When your memory won’t go down
A user reported something really mysterious, RavenDB was using a lot of memory on their machine. Why the mystery? Because RavenDB is very careful to account for the memory it uses, exactly because we run into many such cases before.
According to RavenDB’s own stats, we got:
- 300 MB in managed memory
- 300 MB in unmanaged memory
- 200 MB in mmap files
- 1.7 GB total working set
You might notice the discrepancy in numbers. I’ll admit that we have started debugging everything from the bottom up, and in this case, we used “strace –k” to figure out who is doing the allocations. In particular, we watched for anonymous mmap calls (which is a way to ask the OS for memory) and trace who is making these calls. As it turns out, it was the GC. But we are also checking the GC itself for the amount of managed memory we use, and we get a far smaller number. What is going on?

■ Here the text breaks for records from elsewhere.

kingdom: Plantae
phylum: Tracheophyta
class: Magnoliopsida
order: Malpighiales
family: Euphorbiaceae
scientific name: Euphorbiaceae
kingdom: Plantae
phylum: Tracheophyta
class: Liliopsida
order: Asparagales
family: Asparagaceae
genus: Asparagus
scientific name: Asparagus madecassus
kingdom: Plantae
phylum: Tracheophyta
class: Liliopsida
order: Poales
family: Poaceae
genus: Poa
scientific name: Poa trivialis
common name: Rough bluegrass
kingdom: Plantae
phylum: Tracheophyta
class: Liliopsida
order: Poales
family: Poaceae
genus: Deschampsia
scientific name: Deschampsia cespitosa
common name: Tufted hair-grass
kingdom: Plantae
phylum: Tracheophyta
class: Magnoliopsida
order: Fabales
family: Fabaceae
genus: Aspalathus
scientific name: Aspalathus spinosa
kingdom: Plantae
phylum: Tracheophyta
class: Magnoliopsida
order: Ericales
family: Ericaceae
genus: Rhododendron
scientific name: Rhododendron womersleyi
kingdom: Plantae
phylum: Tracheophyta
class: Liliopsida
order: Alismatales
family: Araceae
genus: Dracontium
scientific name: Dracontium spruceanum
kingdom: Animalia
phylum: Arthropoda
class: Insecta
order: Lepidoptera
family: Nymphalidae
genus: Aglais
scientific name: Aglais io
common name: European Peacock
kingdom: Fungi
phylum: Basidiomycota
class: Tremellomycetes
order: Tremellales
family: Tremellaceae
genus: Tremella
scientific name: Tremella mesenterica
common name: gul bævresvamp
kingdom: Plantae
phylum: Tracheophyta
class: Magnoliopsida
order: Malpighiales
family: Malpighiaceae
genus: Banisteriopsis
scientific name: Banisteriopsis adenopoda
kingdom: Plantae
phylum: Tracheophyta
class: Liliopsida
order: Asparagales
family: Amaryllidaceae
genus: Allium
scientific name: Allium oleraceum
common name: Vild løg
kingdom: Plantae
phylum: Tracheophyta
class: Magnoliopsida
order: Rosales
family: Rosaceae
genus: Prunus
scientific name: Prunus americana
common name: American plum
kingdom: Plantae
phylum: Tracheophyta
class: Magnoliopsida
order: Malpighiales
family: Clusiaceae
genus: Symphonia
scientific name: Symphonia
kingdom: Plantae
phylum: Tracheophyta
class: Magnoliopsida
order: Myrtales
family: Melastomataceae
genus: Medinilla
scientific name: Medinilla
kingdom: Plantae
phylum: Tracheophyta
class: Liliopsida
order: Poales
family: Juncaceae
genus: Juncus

By default, RavenDB is optimized to use as much of the system resources as it can, to provide low latency and lightning responses. One part of that is the use of the Server GC mode with the RetainVM flag. This means that instead of returning the memory to the operating system, the GC was keeping it around in case it will be needed again. In this case, we got to the point where most of the memory in the process was held by the GC in case we’ll need it again.
The fix was to set the RetainVM flag to false, which meant that the GC Will release memory that is not in used back to the OS much more rapidly.